I’ve been building RAG workflows in Latenode and I keep running into this wall where I’m not entirely sure if my retrieval step is pulling the right documents before the generation model even sees them. Like, the final answer looks good, but I have no visibility into whether the retriever is actually doing its job or if the generator is just hallucinating around bad sources.
I realized I need to understand what’s happening in the middle. When you’re building this visually without managing your own vector database, how do you actually validate that the retriever component is working? Are there ways to test this before it goes to the generator, or do people just iterate until the output looks reasonable?
I’m specifically curious about what changes when you don’t have direct control over the vector store. Does Latenode give you any hooks to inspect what sources are being retrieved, or do you kind of have to trust the process?

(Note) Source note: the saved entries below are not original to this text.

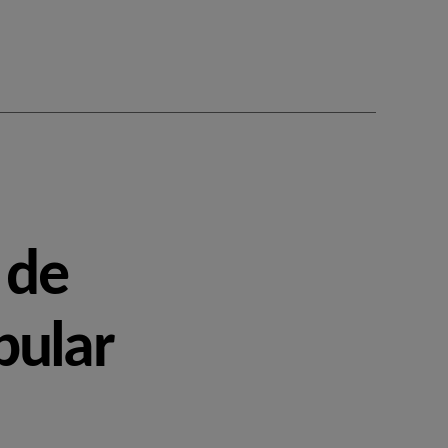
 de
pular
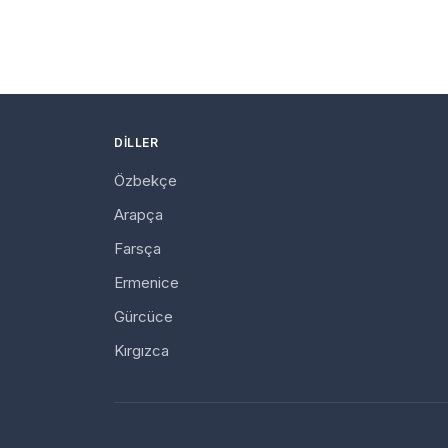
DILLER
Özbekçe
Arapça
Farsça
Ermenice
Gürcüce
Kırgızca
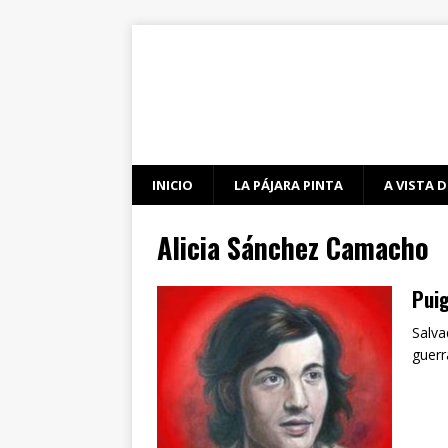
INICIO
LA PÁJARA PINTA
A VISTA D
Alicia Sánchez Camacho
Puig
Salva
guerr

This is exactly where most people get stuck. The visibility problem is real, but Latenode actually handles this pretty elegantly.
When you’re building your RAG workflow visually, you can add logging steps between your retrieval and generation models. Basically, use the Data Transform node or add a simple JavaScript step that logs or stores the retrieved documents before passing them to your generator. This way you see exactly what your retriever pulled.
What changes when you’re not managing the vector store yourself is that you stop worrying about indexing, embedding quality, and similarity search tuning. Latenode abstracts all that away. Your focus shifts to validation, which is actually cleaner.
I usually add a retrieval validation step: check document count, verify source types, maybe score them by relevance. Then I connect that output to my generator. Takes five minutes to set up, saves hours of debugging.
You can also use Autonomous AI Teams for this. Have one agent handle retrieval, another validate the sources before passing to your generation agent. The agents coordinate automatically.
I faced this exact problem when building a support documentation bot. The generator was producing answers that sounded convincing but were sometimes pulling from outdated or irrelevant docs.
What helped was breaking the workflow into stages where I could see intermediate outputs. In Latenode, I added a step that captures the retrieval results as a separate output before feeding them into generation. Even just logging the document titles and scores gave me enough insight to know if something was off.
One thing I discovered: sometimes the issue isn’t the retriever, it’s how you’re formatting your query going into retrieval. I spent days thinking my vector store was broken when really I just needed to preprocess the input question better.
The nice part about not managing the vector database yourself is you can experiment with different retriever models without worrying about reindexing everything. You can swap models and test immediately.
The key is instrumenting your pipeline. Between retrieval and generation, inject a data transformation or inspection node. This lets you see the raw retrieved documents, their scores, and metadata before the generator touches them. Most people skip this step and end up debugging blind. Once you have visibility, you can add validation rules—require minimum relevance scores, filter by date ranges, check for document types. The retrieval step becomes predictable. When you’re not managing the vector database yourself, you trade control for simplicity, but you can still monitor what’s coming through.
Building effective RAG requires observability at each stage. In a no-code environment like Latenode, you maintain this observability by creating intermediate outputs from your retrieval component. Capture the source documents, relevance scores, and metadata before passing results downstream to generation.
This approach also enables you to test retrieval independently of generation, which is critical for understanding which component is actually failing. Many RAG systems appear to work when really the generator is compensating for poor retrieval quality.
Since you’re not managing vector infrastructure directly, focus on monitoring the input-output contract of the retriever component: consistent document format, stable relevance scoring, and predictable result ranking.
Add a logging step between retrieval and generation. Capture what documents are actualy retrieved before the generator sees them. This gives you full visibility into whether your retriever is working properly or if the generator is just making stuff up.